_Problem to solve_.
Please write the following entries out once more, exactly.

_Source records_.
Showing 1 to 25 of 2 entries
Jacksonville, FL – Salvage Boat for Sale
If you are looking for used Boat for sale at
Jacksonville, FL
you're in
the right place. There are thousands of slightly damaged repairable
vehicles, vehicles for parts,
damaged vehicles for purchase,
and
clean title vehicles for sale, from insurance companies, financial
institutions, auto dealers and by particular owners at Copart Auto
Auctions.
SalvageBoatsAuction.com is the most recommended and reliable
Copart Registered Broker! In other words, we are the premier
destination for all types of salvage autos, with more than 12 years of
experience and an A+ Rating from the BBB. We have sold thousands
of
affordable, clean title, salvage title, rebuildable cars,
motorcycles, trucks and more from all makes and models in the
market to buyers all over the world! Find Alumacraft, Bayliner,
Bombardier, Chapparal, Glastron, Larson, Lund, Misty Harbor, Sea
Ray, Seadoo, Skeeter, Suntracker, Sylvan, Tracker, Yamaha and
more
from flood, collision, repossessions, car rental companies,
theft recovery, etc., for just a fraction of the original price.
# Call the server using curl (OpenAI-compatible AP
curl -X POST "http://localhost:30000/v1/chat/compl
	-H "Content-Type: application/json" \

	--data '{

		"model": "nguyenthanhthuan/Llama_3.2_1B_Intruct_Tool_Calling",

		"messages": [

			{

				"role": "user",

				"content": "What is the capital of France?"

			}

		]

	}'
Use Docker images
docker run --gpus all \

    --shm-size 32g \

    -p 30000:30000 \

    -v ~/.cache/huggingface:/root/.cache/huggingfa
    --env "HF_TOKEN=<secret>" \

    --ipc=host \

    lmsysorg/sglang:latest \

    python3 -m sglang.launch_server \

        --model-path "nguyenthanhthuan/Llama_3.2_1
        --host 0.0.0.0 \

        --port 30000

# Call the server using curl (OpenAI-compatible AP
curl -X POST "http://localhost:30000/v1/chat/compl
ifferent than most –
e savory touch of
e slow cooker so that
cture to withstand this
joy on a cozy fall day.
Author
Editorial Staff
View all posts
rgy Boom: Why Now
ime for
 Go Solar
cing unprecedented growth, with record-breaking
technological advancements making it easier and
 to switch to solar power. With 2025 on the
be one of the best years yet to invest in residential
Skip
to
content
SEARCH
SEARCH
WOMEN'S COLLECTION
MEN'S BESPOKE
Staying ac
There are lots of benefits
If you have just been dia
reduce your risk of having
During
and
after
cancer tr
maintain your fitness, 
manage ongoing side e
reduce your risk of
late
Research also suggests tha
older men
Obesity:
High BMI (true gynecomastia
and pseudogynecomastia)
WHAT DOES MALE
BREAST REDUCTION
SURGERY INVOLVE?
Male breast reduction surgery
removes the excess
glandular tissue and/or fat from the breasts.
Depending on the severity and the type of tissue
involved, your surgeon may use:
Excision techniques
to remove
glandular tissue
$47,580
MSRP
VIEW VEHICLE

_Result for this exercise_.
Showing 1 to 25 of 2 entries
Jacksonville, FL – Salvage Boat for Sale
If you are looking for used Boat for sale at
Jacksonville, FL
you're in
the right place. There are thousands of slightly damaged repairable
vehicles, vehicles for parts,
damaged vehicles for purchase,
and
clean title vehicles for sale, from insurance companies, financial
institutions, auto dealers and by particular owners at Copart Auto
Auctions.
SalvageBoatsAuction.com is the most recommended and reliable
Copart Registered Broker! In other words, we are the premier
destination for all types of salvage autos, with more than 12 years of
experience and an A+ Rating from the BBB. We have sold thousands
of
affordable, clean title, salvage title, rebuildable cars,
motorcycles, trucks and more from all makes and models in the
market to buyers all over the world! Find Alumacraft, Bayliner,
Bombardier, Chapparal, Glastron, Larson, Lund, Misty Harbor, Sea
Ray, Seadoo, Skeeter, Suntracker, Sylvan, Tracker, Yamaha and
more
from flood, collision, repossessions, car rental companies,
theft recovery, etc., for just a fraction of the original price.
# Call the server using curl (OpenAI-compatible AP
curl -X POST "http://localhost:30000/v1/chat/compl
	-H "Content-Type: application/json" \

	--data '{

		"model": "nguyenthanhthuan/Llama_3.2_1B_Intruct_Tool_Calling",

		"messages": [

			{

				"role": "user",

				"content": "What is the capital of France?"

			}

		]

	}'
Use Docker images
docker run --gpus all \

    --shm-size 32g \

    -p 30000:30000 \

    -v ~/.cache/huggingface:/root/.cache/huggingfa
    --env "HF_TOKEN=<secret>" \

    --ipc=host \

    lmsysorg/sglang:latest \

    python3 -m sglang.launch_server \

        --model-path "nguyenthanhthuan/Llama_3.2_1
        --host 0.0.0.0 \

        --port 30000

# Call the server using curl (OpenAI-compatible AP
curl -X POST "http://localhost:30000/v1/chat/compl
ifferent than most –
e savory touch of
e slow cooker so that
cture to withstand this
joy on a cozy fall day.
Author
Editorial Staff
View all posts
rgy Boom: Why Now
ime for
 Go Solar
cing unprecedented growth, with record-breaking
technological advancements making it easier and
 to switch to solar power. With 2025 on the
be one of the best years yet to invest in residential
Skip
to
content
SEARCH
SEARCH
WOMEN'S COLLECTION
MEN'S BESPOKE
Staying ac
There are lots of benefits
If you have just been dia
reduce your risk of having
During
and
after
cancer tr
maintain your fitness, 
manage ongoing side e
reduce your risk of
late
Research also suggests tha
older men
Obesity:
High BMI (true gynecomastia
and pseudogynecomastia)
WHAT DOES MALE
BREAST REDUCTION
SURGERY INVOLVE?
Male breast reduction surgery
removes the excess
glandular tissue and/or fat from the breasts.
Depending on the severity and the type of tissue
involved, your surgeon may use:
Excision techniques
to remove
glandular tissue
$47,580
MSRP
VIEW VEHICLE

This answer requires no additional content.